Bon-a-tirer est une revue littéraire diffusant en ligne, en version intégrale des textes courts originaux et inédits écrits spécialement pour le Web par des écrivains actuels principalement de langue française.






 
LA VISITEUSE

Chaque soir, dès que tu t'asseyais devant ton dîner, elle venait se poster face à toi, à la fenêtre de la salle à manger, pattes dressées telle une suppliante, griffes grinçant le carreau, et te fixait droit dans les yeux avec une mine de reproche.
   Tu aimais son regard sans pardon. Tu avais pour elle des complaisances. Tu te levais. Tu entrebâillais la fenêtre. Elle s'insinuait alors à l'intérieur en se raclant la panse contre le bois du châssis. D'urgence, elle exigeait une tranche de ton rôti. Tu la lui présentais sur une soucoupe en Limoges. Elle mâchait cette viande sans se laisser distraire puis se vautrait sur la haute laine de ton Heriz, ronronnant sans pudeur. Tu admirais sa volupté. Tu l'autorisais à satisfaire sa digestion au creux de ton sofa dont elle goûtait le velours.
   Au moment de partir, tu l'oubliais dans la maison. Pendant qu'à ton club de scrabble, penchée sur les cases rouges et roses, tu t'entêtais, fébrile, sans outrepasser les deux minutes réglementaires, à installer rentablement tes x, tes q, tes k, tes t, tes z, la chatte, nonchalamment, visitait ton salon, humait consciencieusement étains et porcelaines, appréciait d'un museau expert les ourlets des rideaux de voile, flairait dans le vestiaire la fourrure des manteaux, montait jusqu'à ta chambre inspecter la literie, étudiait longuement, circonspecte, songeuse, les senteurs confinées au creux de ton oreiller, questionnait les arômes sertis dans tes pantoufles, le parfum de tes bas posés sur le bidet, respirait sous la porte de la chambre aux chaussures d'intéressantes effluves dignes de son attention, allait et venait tant et si bien dans chaque pièce qu'elle déclenchait l'alarme. Les voisins appelaient les gendarmes. La chatte sous le divan observait, indignée, tout ce remue-ménage. Tu payais l'amende.

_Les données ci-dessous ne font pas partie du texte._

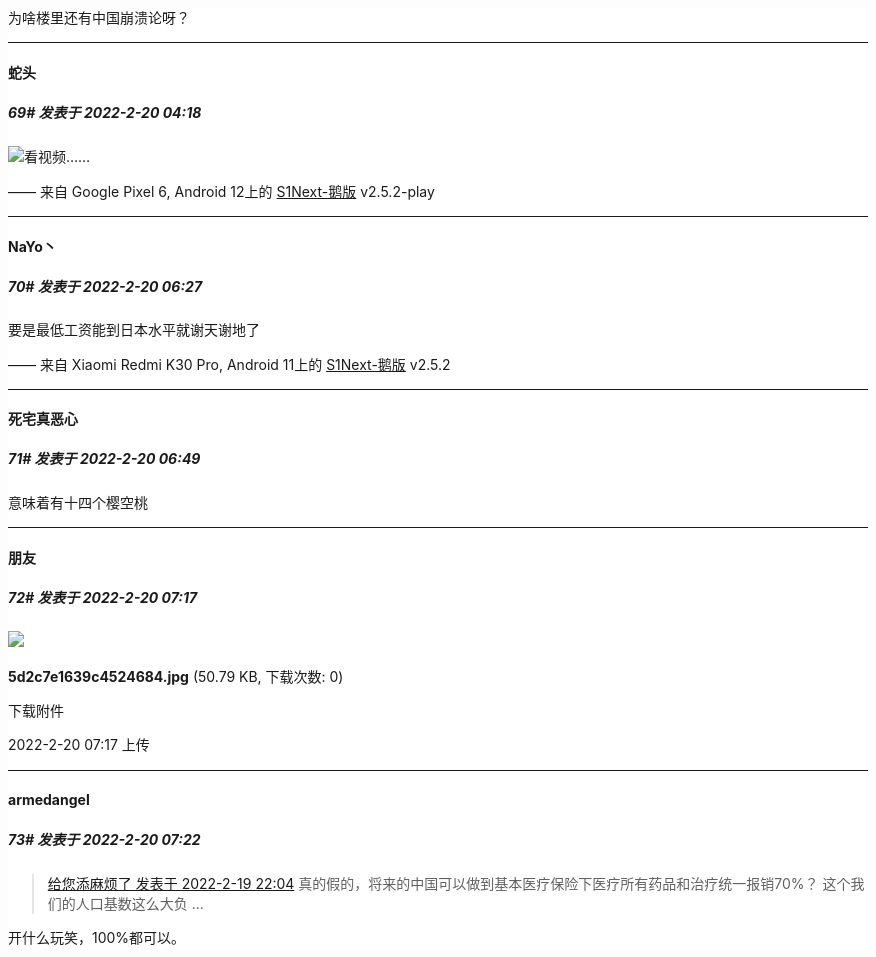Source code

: 为啥楼里还有中国崩溃论呀？

*****

####  蛇头  
##### 69#       发表于 2022-2-20 04:18

<img src="https://static.saraba1st.com/image/smiley/face2017/001.png" referrerpolicy="no-referrer">看视频……

—— 来自 Google Pixel 6, Android 12上的 [S1Next-鹅版](https://github.com/ykrank/S1-Next/releases) v2.5.2-play



*****

####  NaYo丶  
##### 70#       发表于 2022-2-20 06:27

要是最低工资能到日本水平就谢天谢地了

—— 来自 Xiaomi Redmi K30 Pro, Android 11上的 [S1Next-鹅版](https://github.com/ykrank/S1-Next/releases) v2.5.2



*****

####  死宅真恶心  
##### 71#       发表于 2022-2-20 06:49

意味着有十四个樱空桃



*****

####  朋友  
##### 72#       发表于 2022-2-20 07:17

<img src="https://img.saraba1st.com/forum/202202/20/071719riwkk298w56vis6i.jpg" referrerpolicy="no-referrer">

<strong>5d2c7e1639c4524684.jpg</strong> (50.79 KB, 下载次数: 0)

下载附件

2022-2-20 07:17 上传

*****

####  armedangel  
##### 73#       发表于 2022-2-20 07:22

<blockquote><a href="httphttps://bbs.saraba1st.com/2b/forum.php?mod=redirect&amp;goto=findpost&amp;pid=54757607&amp;ptid=2053545" target="_blank">给您添麻烦了 发表于 2022-2-19 22:04</a>
真的假的，将来的中国可以做到基本医疗保险下医疗所有药品和治疗统一报销70%？
这个我们的人口基数这么大负 ...</blockquote>
开什么玩笑，100%都可以。
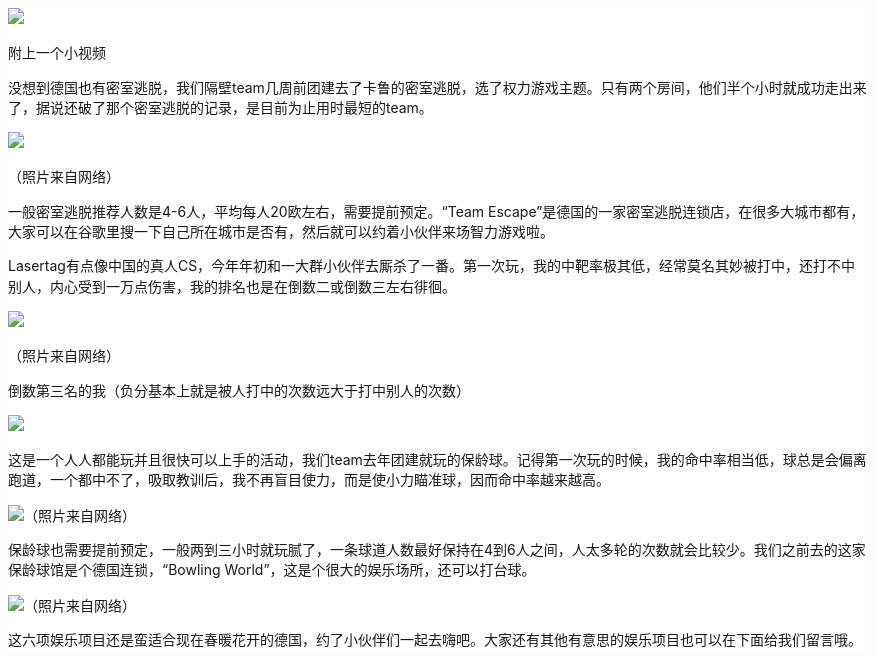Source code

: 

<img class="" data-copyright="0" data-ratio="1.3333333333333333" data-s="300,640" src="https://mmbiz.qpic.cn/mmbiz_jpg/rW3MWnUicJ7dzo7hD9OJ5J3BCNsq2tficy9yvlR8nBctjle7sn8qVnAuQJfqFZYz8XofibuS3USicnu2ibchibRDejtw/640?wx_fmt=jpeg" data-type="jpeg" data-w="1080" style=""/>

附上一个小视频

<iframe allowfullscreen="" class="video_iframe" data-ratio="1.962962962962963" src="https://v.qq.com/iframe/preview.html?vid=v1337v3y4se&amp;width=500&amp;height=375&amp;auto=0" data-vidtype="2" data-w="848" frameborder="0"></iframe>





没想到德国也有密室逃脱，我们隔壁team几周前团建去了卡鲁的密室逃脱，选了权力游戏主题。只有两个房间，他们半个小时就成功走出来了，据说还破了那个密室逃脱的记录，是目前为止用时最短的team。



<img class="" data-copyright="0" data-ratio="0.5625" data-s="300,640" src="https://mmbiz.qpic.cn/mmbiz_jpg/rW3MWnUicJ7dzo7hD9OJ5J3BCNsq2tficyXBaUp1BHynmEmjHTV8waj8OCn7OxJ1klzc5gzsibFAibibzWv4lahnV6A/640?wx_fmt=jpeg" data-type="jpeg" data-w="1280" style=""/>

（照片来自网络）

一般密室逃脱推荐人数是4-6人，平均每人20欧左右，需要提前预定。“Team Escape”是德国的一家密室逃脱连锁店，在很多大城市都有，大家可以在谷歌里搜一下自己所在城市是否有，然后就可以约着小伙伴来场智力游戏啦。





Lasertag有点像中国的真人CS，今年年初和一大群小伙伴去厮杀了一番。第一次玩，我的中靶率极其低，经常莫名其妙被打中，还打不中别人，内心受到一万点伤害，我的排名也是在倒数二或倒数三左右徘徊。



<img class="" data-copyright="0" data-ratio="0.6671875" data-s="300,640" src="https://mmbiz.qpic.cn/mmbiz_jpg/rW3MWnUicJ7dzo7hD9OJ5J3BCNsq2tficy4ySnyAzyDeyJyCIafOSuxwglmPk4sE6wl88ibSI5LvennHkFvZRaDSg/640?wx_fmt=jpeg" data-type="jpeg" data-w="1280" style=""/>

（照片来自网络）

倒数第三名的我（负分基本上就是被人打中的次数远大于打中别人的次数）



<img class="" data-backh="303" data-backw="492" data-croporisrc="https://mmbiz.qpic.cn/mmbiz_jpg/rW3MWnUicJ7dzo7hD9OJ5J3BCNsq2tficyWqOpcMDoUmSRCM6vtbia2F4yyhrichXudCKxYNMCF5M7pEG7IZJKyqAw/0?wx_fmt=jpeg" data-cropx1="90.3225806451613" data-cropx2="795.6989247311828" data-cropy1="157.70609318996415" data-cropy2="592.1146953405018" data-ratio="0.6156028368794326" data-s="300,640" src="https://mmbiz.qpic.cn/mmbiz_jpg/rW3MWnUicJ7dzo7hD9OJ5J3BCNsq2tficywBH5DwTPPGvAhfAyfuibp9rchf2cCqTfJl8iccUs2deYJVlU3X8xVjPA/640?wx_fmt=jpeg" data-type="jpeg" data-w="705" style="width: 100%;height: auto;"/>





这是一个人人都能玩并且很快可以上手的活动，我们team去年团建就玩的保龄球。记得第一次玩的时候，我的命中率相当低，球总是会偏离跑道，一个都中不了，吸取教训后，我不再盲目使力，而是使小力瞄准球，因而命中率越来越高。

<img class="" data-copyright="0" data-ratio="0.675" data-s="300,640" src="https://mmbiz.qpic.cn/mmbiz_jpg/rW3MWnUicJ7dzo7hD9OJ5J3BCNsq2tficyic5BpUDicKw8icRoVXfxL6OqXjwIBtSvAQZus2bjq8DIstt1vdbe7NPYA/640?wx_fmt=jpeg" data-type="jpeg" data-w="800"/>（照片来自网络）

保龄球也需要提前预定，一般两到三小时就玩腻了，一条球道人数最好保持在4到6人之间，人太多轮的次数就会比较少。我们之前去的这家保龄球馆是个德国连锁，“Bowling World”，这是个很大的娱乐场所，还可以打台球。





<img class="" data-copyright="0" data-ratio="0.6671875" data-s="300,640" src="https://mmbiz.qpic.cn/mmbiz_jpg/rW3MWnUicJ7dzo7hD9OJ5J3BCNsq2tficyjicVwtqsVndpDK562Miauxzwe4TpxGkh0vsn3cCMXBghlq0p9Tymjfuw/640?wx_fmt=jpeg" data-type="jpeg" data-w="1280" style=""/>（照片来自网络）

这六项娱乐项目还是蛮适合现在春暖花开的德国，约了小伙伴们一起去嗨吧。大家还有其他有意思的娱乐项目也可以在下面给我们留言哦。

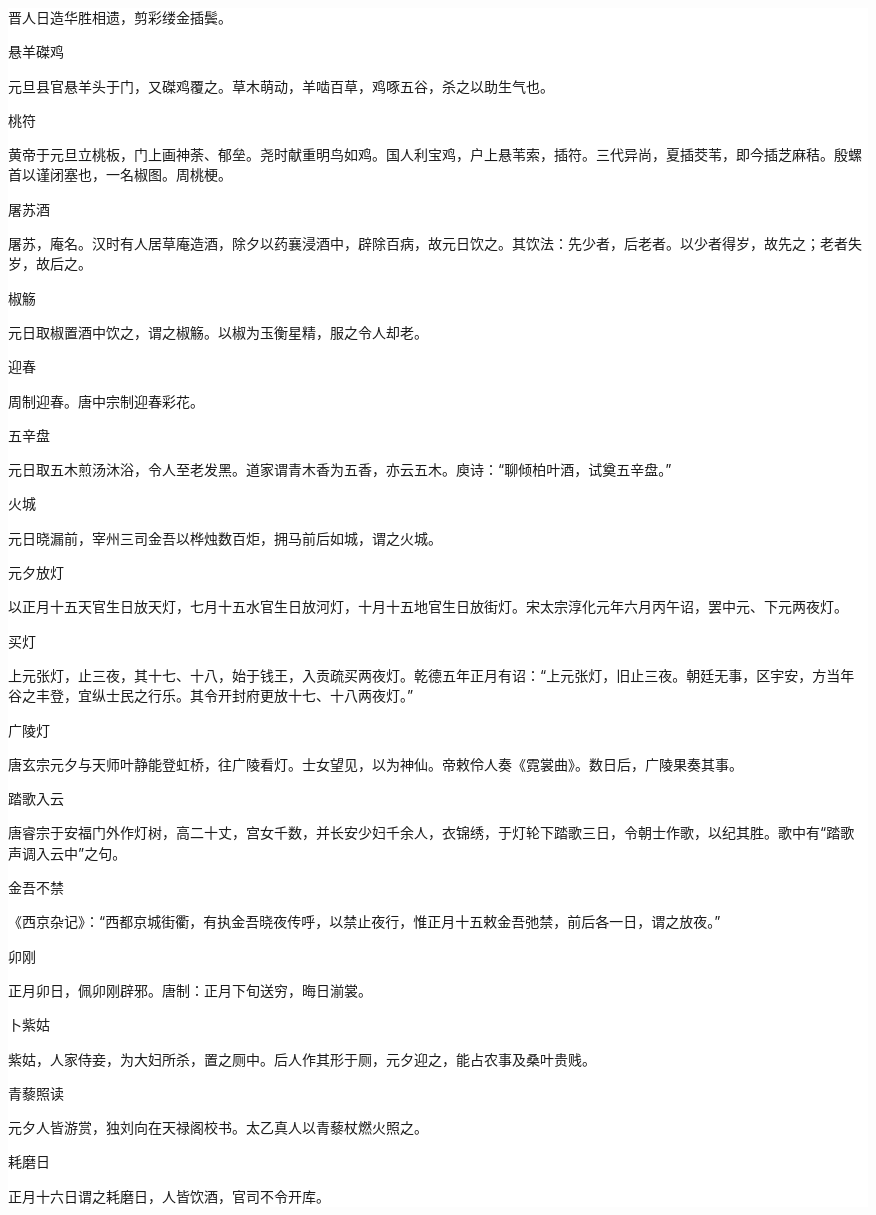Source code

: 晋人日造华胜相遗，剪彩缕金插鬓。  

悬羊磔鸡  

元旦县官悬羊头于门，又磔鸡覆之。草木萌动，羊啮百草，鸡啄五谷，杀之以助生气也。  

桃符  

黄帝于元旦立桃板，门上画神荼、郁垒。尧时献重明鸟如鸡。国人利宝鸡，户上悬苇索，插符。三代异尚，夏插茭苇，即今插芝麻秸。殷螺首以谨闭塞也，一名椒图。周桃梗。  

屠苏酒  

屠苏，庵名。汉时有人居草庵造酒，除夕以药襄浸酒中，辟除百病，故元日饮之。其饮法：先少者，后老者。以少者得岁，故先之；老者失岁，故后之。  

椒觞  

元日取椒置酒中饮之，谓之椒觞。以椒为玉衡星精，服之令人却老。  

迎春  

周制迎春。唐中宗制迎春彩花。  

五辛盘  

元日取五木煎汤沐浴，令人至老发黑。道家谓青木香为五香，亦云五木。庾诗：“聊倾柏叶酒，试奠五辛盘。”  

火城  

元日晓漏前，宰州三司金吾以桦烛数百炬，拥马前后如城，谓之火城。  

元夕放灯  

以正月十五天官生日放天灯，七月十五水官生日放河灯，十月十五地官生日放街灯。宋太宗淳化元年六月丙午诏，罢中元、下元两夜灯。  

买灯  

上元张灯，止三夜，其十七、十八，始于钱王，入贡疏买两夜灯。乾德五年正月有诏：“上元张灯，旧止三夜。朝廷无事，区宇安，方当年谷之丰登，宜纵士民之行乐。其令开封府更放十七、十八两夜灯。”  

广陵灯  

唐玄宗元夕与天师叶静能登虹桥，往广陵看灯。士女望见，以为神仙。帝敕伶人奏《霓裳曲》。数日后，广陵果奏其事。  

踏歌入云  

唐睿宗于安福门外作灯树，高二十丈，宫女千数，并长安少妇千余人，衣锦绣，于灯轮下踏歌三日，令朝士作歌，以纪其胜。歌中有“踏歌声调入云中”之句。  

金吾不禁  

《西京杂记》：“西都京城街衢，有执金吾晓夜传呼，以禁止夜行，惟正月十五敕金吾弛禁，前后各一日，谓之放夜。”  

卯刚  

正月卯日，佩卯刚辟邪。唐制：正月下旬送穷，晦日湔裳。  

卜紫姑  

紫姑，人家侍妾，为大妇所杀，置之厕中。后人作其形于厕，元夕迎之，能占农事及桑叶贵贱。  

青藜照读  

元夕人皆游赏，独刘向在天禄阁校书。太乙真人以青藜杖燃火照之。  

耗磨日  

正月十六日谓之耗磨日，人皆饮酒，官司不令开库。  
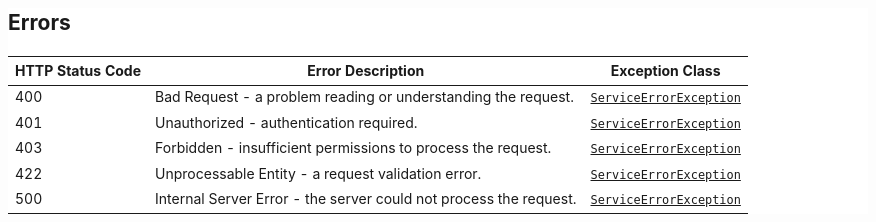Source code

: ## Errors

| HTTP Status Code | Error Description | Exception Class |
|  --- | --- | --- |
| 400 | Bad Request - a problem reading or understanding the request. | [`ServiceErrorException`](../../doc/models/service-error-exception.md) |
| 401 | Unauthorized - authentication required. | [`ServiceErrorException`](../../doc/models/service-error-exception.md) |
| 403 | Forbidden - insufficient permissions to process the request. | [`ServiceErrorException`](../../doc/models/service-error-exception.md) |
| 422 | Unprocessable Entity - a request validation error. | [`ServiceErrorException`](../../doc/models/service-error-exception.md) |
| 500 | Internal Server Error - the server could not process the request. | [`ServiceErrorException`](../../doc/models/service-error-exception.md) |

Aujourd'hui, un technicien est venu démonter ton système d'alarme. Je l'ai vu arracher les fils qui serpentaient dans ta maison, déraciner les réseaux de câbles qui se cramponnaient le long de tes plinthes, se ramifiaient sous tes lambris, prenaient possession de l'intérieur de tes murs tels des fibres nerveuses, des vaisseaux, des artères, ce qui restait de ta vie.
   J'ai en mains le bordereau que je viens de parapher et le carnet d'entretien. L'équipement était revu régulièrement, les tests de fiabilité effectués par un professionnel agréé, les batteries remplacées en temps utile.
   Tu as eu peu de vrais problèmes avec cette alarme. Un nombre assez restreint de fausses alertes. Il est noté dans le carnet que la mise en route du signal, le cinq août 2004 à minuit quarante-sept, a probablement été causée par une réelle tentative d'effraction.
   Sinon, chaque fois, c'était la chatte, cette grosse chatte rôdeuse que tu engraissais de boîtes de Whiskas.

Tu étais devenue, ces dernières années, la bienfaitrice des chattes errantes. Tu t'acharnais contre le matou qui rôdait parmi elles. Dès qu'il s'approchait de ta fenêtre, tu lui lançais le seau d'eau froide toujours prêt à son intention.
   Elles, par contre, les femelles, tu les capturais avec beaucoup d'égards. Tu les emmenais chez Chats Libres. Tu les faisais opérer. Tu les relâchais dans ton jardin.
   La liberté pour elles était de ne plus avoir d'ovaires.